Plaintiffs’ personal injury attorney and SynerG member Vincent a/k/a “Vinnie” Lauria shared this “SynerG War Story” about what he learned about sometimes just letting witnesses be themselves and giving them plenty of rope to hang themselves:
About 15 years ago, Bob, an old high school friend, called me about a criminal matter.
It seems that his son Tony, and a fellow fraternity brother (hereinafter “Bro”) volunteered to serve as designated “sober-ees” for an on-campus fraternity party at Georgia Tech. Their job was to make sure nothing crazy happened and prevent anyone not on the guest list from entering the party. Everything was fine until about 11:00 pm when a couple of obviously drunk guys approached, wanting to join the party. They were not on the guest list and were asked to leave. Words were exchanged which led to a confrontation and then fisticuffs. Tony quickly dispatched the first inebriant, scoring nicely with a series of hook/uppercut combos, while Bro made short work of the other one with some “Kung Fu” maneuver. The police were summoned and, fortunately, arrived none too soon as a drunk fraternity member had come charging out of the house with a baseball bat looking to get in on the action. The police calmed things down and after a lot of yapping, everyone went home.

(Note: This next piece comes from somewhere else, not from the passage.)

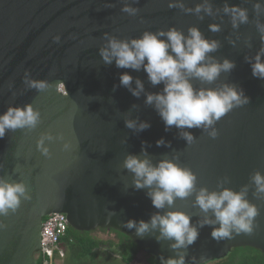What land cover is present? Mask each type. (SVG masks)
I'll return each mask as SVG.
<instances>
[{"label": "water", "instance_id": "water-1", "mask_svg": "<svg viewBox=\"0 0 264 264\" xmlns=\"http://www.w3.org/2000/svg\"><path fill=\"white\" fill-rule=\"evenodd\" d=\"M171 2L0 0V114L28 104L40 113L35 127L9 129L0 138V181L23 183L26 191L15 210L0 214V264H39L43 222L53 213L65 214L76 230H117L167 264H206L241 246L264 252V193L257 192L252 179L257 172L264 174V79L253 76L251 67L264 49V0H175L182 8H170ZM125 4L137 8L136 15L123 12ZM197 5L204 6L199 13ZM209 5L211 14L204 10ZM226 5L246 9L247 22L234 27ZM212 24L220 30L211 31ZM193 26L218 42L208 54L213 61L235 62L211 83L191 76L194 89L235 85L249 97L207 130L166 127L155 105L146 103L149 93L163 92L164 82L153 85L143 66L119 68L100 55L106 34L130 41L146 31L175 27L187 36ZM125 72L133 77L132 88L137 79L142 81L139 96L121 85ZM28 80H45L48 87L37 90ZM128 119L137 121V129L126 126ZM140 122L150 126L138 130ZM184 132L194 136L191 144ZM161 138L164 143L158 146ZM129 154L148 158L153 165L173 160L190 168L197 178L194 191L164 209L155 208L149 188L137 189L133 173L124 167ZM205 187L210 192L246 187L245 198L259 209L252 231L214 239L212 231L219 224L201 226L206 217L215 219L214 213L195 203ZM169 210L190 215L199 233L194 243L173 249L174 240L157 239L158 228L138 236L135 228L126 227L130 220L150 221Z\"/></svg>", "mask_w": 264, "mask_h": 264}, {"label": "clouds", "instance_id": "clouds-1", "mask_svg": "<svg viewBox=\"0 0 264 264\" xmlns=\"http://www.w3.org/2000/svg\"><path fill=\"white\" fill-rule=\"evenodd\" d=\"M169 7L182 8L183 4H177L173 0L169 3ZM202 7L204 6L197 5L195 11L199 13ZM256 8L259 9L260 5L257 4ZM204 10L211 14L210 5ZM122 11L134 16L138 9L125 4ZM224 11L231 14L234 27L248 20L247 10L239 6L226 5ZM210 30L219 31L220 26L212 24ZM260 31L264 33V26L260 27ZM165 36L167 39H161ZM106 38L107 44L100 49V55L106 64L115 61L119 68L137 70L143 66L153 85L164 82L163 92L149 93L146 103L155 105L166 127L173 125L178 128L203 126L207 130L233 107L247 103L249 100L243 90L235 85H225L220 89L201 88L198 91L194 89L190 82L191 76L211 83L219 77L221 72H229L235 67V62L232 60L226 58L223 62H218L208 56L210 52L218 48V42L205 38L198 27H191L187 36L173 27L167 32L163 30L158 33L146 31L140 38L130 41L107 37V34ZM56 39L58 40L59 37ZM251 67L253 76L264 79V49L256 54ZM132 81L131 74L127 72L121 74V85L129 87L133 95L139 96L144 85L137 79L136 87L132 88ZM26 82L29 87L41 91L48 87V82L45 80ZM64 94L68 95L66 91ZM39 117V111L31 104L23 107H9L6 112L0 114V138L9 129L35 127ZM126 126L130 129H137V121L128 119ZM149 126L148 122H140L138 130H144ZM210 135L214 138L217 133L213 130ZM183 136L189 144L194 140L190 132H184ZM47 138L52 139L53 137L49 135ZM163 143V138L157 141L158 146ZM40 144L43 145V138ZM64 147L67 149L70 144L66 143ZM47 151L45 148L44 152L47 153ZM124 167L133 173L137 189L149 188L148 195L157 209L172 205L175 198L187 197L195 189L197 179L195 173L173 160H162L158 165H153L148 158L142 159L138 155L129 154L124 161ZM252 179L257 186V192L264 193V174L257 172ZM25 194L23 183L0 181V214H6L9 209L15 210L20 204V197ZM246 194V187L239 192L230 188H224L219 192H210L206 187L201 188L196 195L195 203L205 213L212 210L215 216V219L206 217L201 221V226L218 223L219 227H215L212 231V237L217 240L230 237L233 231L237 234L251 232L259 209L245 198ZM126 227L135 228L138 236H143L144 233L158 228L160 237L157 239L174 240L173 249L191 245L199 234L198 229L191 223L190 215L182 210H169L165 214L157 213L151 217L150 221L142 219L138 224L135 220H130Z\"/></svg>", "mask_w": 264, "mask_h": 264}, {"label": "trees", "instance_id": "trees-1", "mask_svg": "<svg viewBox=\"0 0 264 264\" xmlns=\"http://www.w3.org/2000/svg\"><path fill=\"white\" fill-rule=\"evenodd\" d=\"M96 231L114 232L118 241L103 240L94 234ZM61 245L67 251L64 264H71L72 261L76 264H94L117 259L112 255L117 256L125 264H167L154 255H147L141 261L138 257L139 246L128 236L114 229L80 231L69 227L66 236L61 240ZM206 264H264V252L251 246H241L234 248L226 257Z\"/></svg>", "mask_w": 264, "mask_h": 264}, {"label": "built area", "instance_id": "built-area-1", "mask_svg": "<svg viewBox=\"0 0 264 264\" xmlns=\"http://www.w3.org/2000/svg\"><path fill=\"white\" fill-rule=\"evenodd\" d=\"M68 228V219L63 213H53L44 219L41 248L37 255L41 264H62L65 261L67 255L61 240Z\"/></svg>", "mask_w": 264, "mask_h": 264}, {"label": "rangeland", "instance_id": "rangeland-1", "mask_svg": "<svg viewBox=\"0 0 264 264\" xmlns=\"http://www.w3.org/2000/svg\"><path fill=\"white\" fill-rule=\"evenodd\" d=\"M94 234H96L99 238H101L103 240H115L116 242L118 241V237H117V235L114 232H110V231H96ZM112 253H113V251H112ZM112 257L113 258H117V259L109 260V261H105V262H100V263H94V264H125L120 259H118L117 256L115 257V256L112 255ZM138 257H140V260L142 261L145 257H147V254L145 252H141L140 251ZM71 264H76V263L74 261H72Z\"/></svg>", "mask_w": 264, "mask_h": 264}]
</instances>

Tony and Bro’s heroics did not go unrewarded, as a few days later the “beat-ees” filed assault charges against Tony, Bro and the fraternity.
At Bob’s request I went down for the preliminary hearing which quickly (and appropriately) took on a “My Cousin Vinny” atmosphere. We called about 4 or 5 witnesses, including Tony and Bro, who waived the Fifth, and also provided the court with the guest list. Opposing counsel got quite animated in his argument, but could not get over the hurdle of his clients being both wasted and belligerent. After about an hour, the court realized that convictions were not likely and dismissed the case. Bob and his wife, Irene, seated a few rows back, let out an audible “whoop” after the court’s ruling. Tony was a senior getting ready to enter the real world and learn how to punch a time-clock. Obviously, a criminal record would require some “splaining” to a prospective employer. (In case you are wondering, no, I did not show up in a burnt orange tuxedo with a ruffled shirt, nor did I refer to Tony and Bro as the “two yutes,” although it did cross my mind. To my dismay, the judge did not ask me where I went to law school.)
Bob and I talk every so often and this case always comes up in the conversation. Tony is now married, gainfully employed and has a couple of kids. Bro is apparently in the wind – his whereabouts are unknown.
By the way, did I mention that Bob is a dentist and I have not had to pay for a teeth cleaning since?